After six rings, Ben finally answered the door.

"Mark! What are you doing here?"

"You invited me, remember?"

"Did I?! How odd! Well, I probably had a reason at the time. It's still good to see you anyway. Come on in!"

I'd known Ben since childhood. We attended the same schools for a while, before his crazily high IQ led him onto a fast track of higher education and beyond. We kept in touch though; his parents were sensible enough to realize he needed some grounding in the real world, and encouraged our friendship with the usual sleepovers and camping trips. Their smarts lay in forcing Ben not to let his social skills atrophy completely like a lot of very intelligent kids were wont to do. As a result, whilst he was frequently side tracked and forgetful, he still functioned in normal society with a degree of success.

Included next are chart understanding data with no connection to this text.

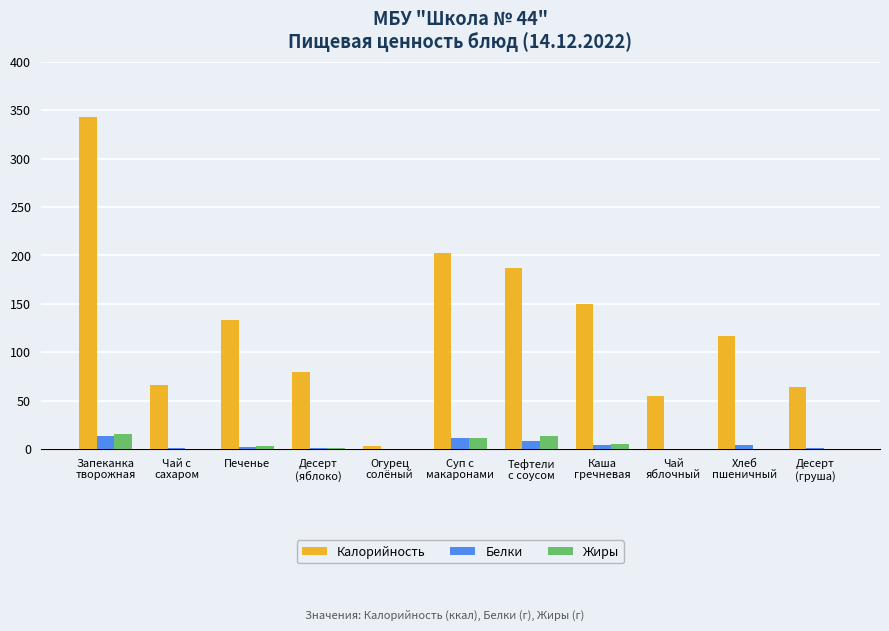

Which series has the largest total across all categories?

Калорийность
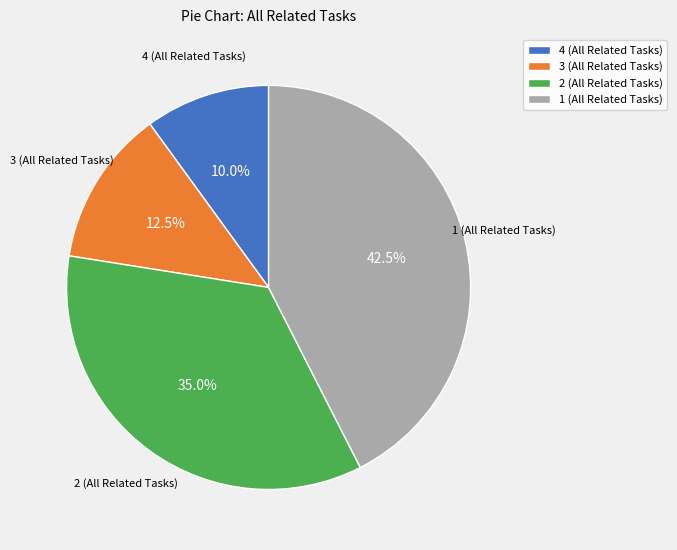

Is there a majority slice in this chart?

No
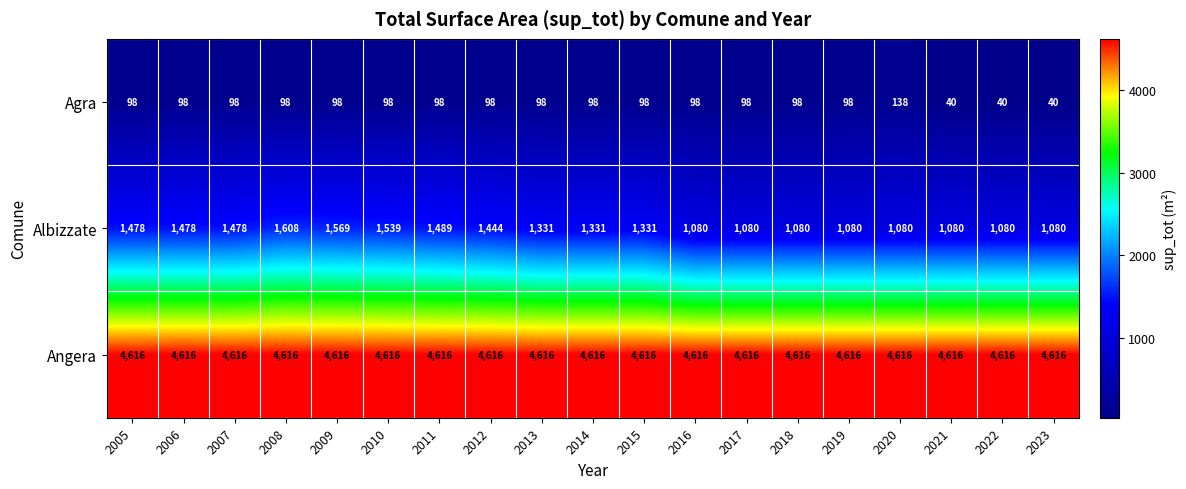

Which series has the largest total across all categories?

Angera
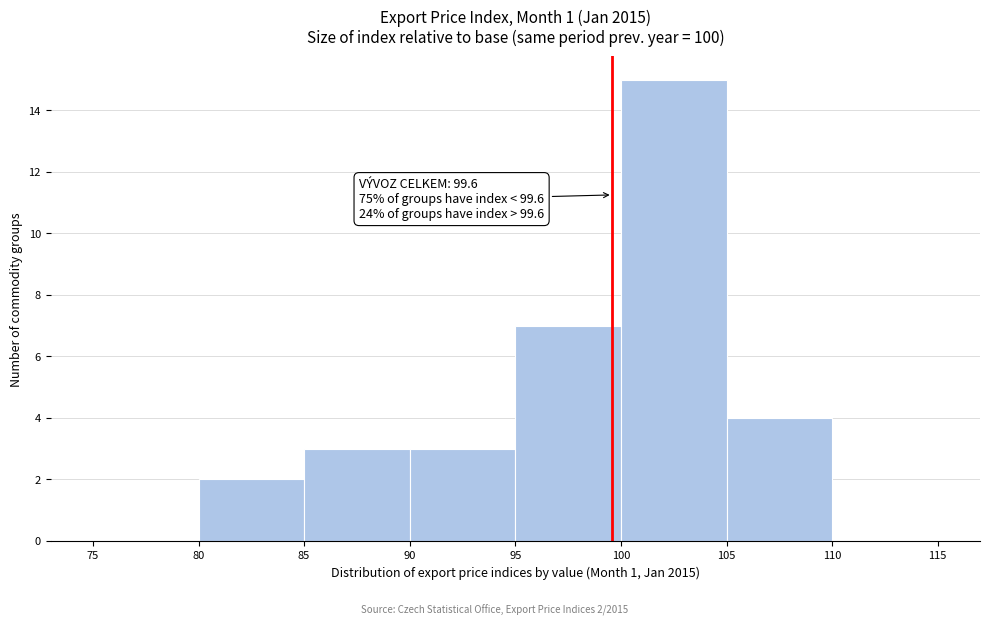

Over which range of the x-axis is the bar tallest?

100 to 105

After our respective schooling had finished we both moved into the IT industry, although at vastly different levels. For myself, I now worked in tech support, mostly maintaining insurance systems for a range of small independent companies. Boring, but it paid well and allowed me to travel. He, on the other hand, was self-employed and preferred working from his 'Apartment of Solitude' as he called it, referring to himself as a 'Consulting Technician' (he'd gotten the idea from watching re-runs of 'Sherlock'). His work was a lot more varied and advanced, and whilst he never openly admitted to hacking, he certainly had enough technical knowledge and experience to have been employed in the past by such names as Google, Microsoft and IBM when they needed someone to test the all new, unshakable security they'd just put in place, or track down those that had subsequently been able to breach their all new, unshakable security. He preferred the latter work he told me; it added the 'thrill of the chase', plus it usually paid better.